— Ах… да… да… дорогая миссис Френд. Я не заметил ничего запретного… Ничего такого, что могло бы вызвать неудовольствие бедного мистера Френда.
Он сел возле миссис Френд, его маленькие ручки передвигались вверх-вниз по полосатым брюкам. Казалось, он все сильнее и сильнее нервничает. Я размышлял над тем, чем это может быть вызвано.
Миссис Френд с дружеской свободой и непринужденностью поддерживала прерывающийся ежеминутно разговор вплоть до того момента, когда со стороны подъездной дорожки донесся рокот мотора.
— Вот и они! — воскликнула она. — Лига! Кажется, мистер Моффет нанял автобус, чтобы привезти всех вместе. Они это любят. Так всегда веселее.
Через минуту снова появилась испуганная, как мне показалось, горничная и доложила хозяйке:
— Они уже приехали, госпожа.
Сразу после этого салон стал наполняться гостями. Всего их было тридцать или даже сорок человек.

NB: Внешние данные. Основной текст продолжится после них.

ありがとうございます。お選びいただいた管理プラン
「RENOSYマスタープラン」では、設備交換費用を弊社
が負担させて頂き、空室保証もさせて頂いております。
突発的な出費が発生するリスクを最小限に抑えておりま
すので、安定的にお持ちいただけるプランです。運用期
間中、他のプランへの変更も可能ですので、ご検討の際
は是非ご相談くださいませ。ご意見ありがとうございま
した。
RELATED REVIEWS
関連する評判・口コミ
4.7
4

Я ожидал, что члены Лиги должны быть субъектами мрачными и строгими — как наши траурные наряды. Однако оказалось, что это вовсе не так. Большинство гостей были одеты в белое — тактичный жест в сторону нашего траура — и уж никак не производили впечатление мрачных. Они резко выделялись на нашем фоне и, хотя старались напустить на лица выражения, подобающие визиту в дом траура, им трудно было скрыть внутреннюю радость жизни. У меня создалось впечатление, что они приехали сюда прямо с какого-то совместного развлечения — с пляжа, где играли с мячом или среди взрывов смеха закапывали в песок одного из самых толстых товарищей.

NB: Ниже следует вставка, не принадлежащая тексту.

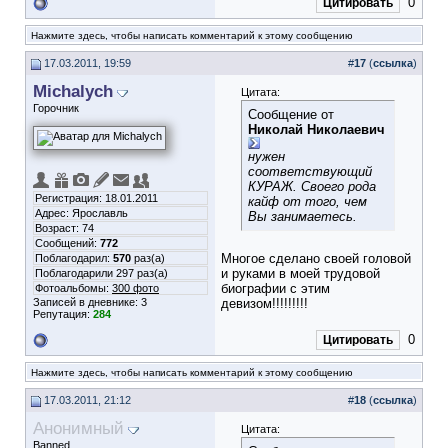
0
Цитировать
Нажмите здесь, чтобы написать комментарий к этому сообщению
17.03.2011, 19:59
#
17
(
ссылка
)
Michalych
Цитата:
Горочник
Сообщение от
Николай Николаевич
нужен
соответствующий
КУРАЖ. Своего рода
Регистрация: 18.01.2011
кайф от того, чем
Адрес: Ярославль
Вы занимаетесь.
Возраст: 74
Сообщений:
772
Многое сделано своей головой
Поблагодарил:
570
раз(а)
и руками в моей трудовой
Поблагодарили 297 раз(а)
биографии с этим
Фотоальбомы:
300 фото
Записей в дневнике:
3
девизом!!!!!!!!!
Репутация:
284
0
Цитировать
Нажмите здесь, чтобы написать комментарий к этому сообщению
17.03.2011, 21:12
#
18
(
ссылка
)
Анонимный
Цитата:
Banned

Несмотря на внешние атрибуты спортивного образа жизни, ни один из гостей не выглядел достаточно здоровым. Мужчины были либо толстые, среднего возраста, либо молодые и худые, усыпанные прыщами. Что же касается девушек и женщин, то ни одна из них не спровоцировала бы на свист даже самого пьяного матроса. Однако было видно, что все они довольны собой и благодарны «Авроре» за свою чистоту, ставящую их гораздо выше тех несчастных, от которых пахнет табаком и алкоголем. Я еще четче понял вчерашние слова миссис Френд. При мысли о том, что эти люди могли бы унаследовать миллионы мистера Френда, моя кровь тоже бурлила в венах.
Переговариваясь тактичным шепотом, подталкивая друг друга локтями в чистом, невинном флирте, они заняли простые деревянные стулья, обратившись лицами к нашей семейной компании.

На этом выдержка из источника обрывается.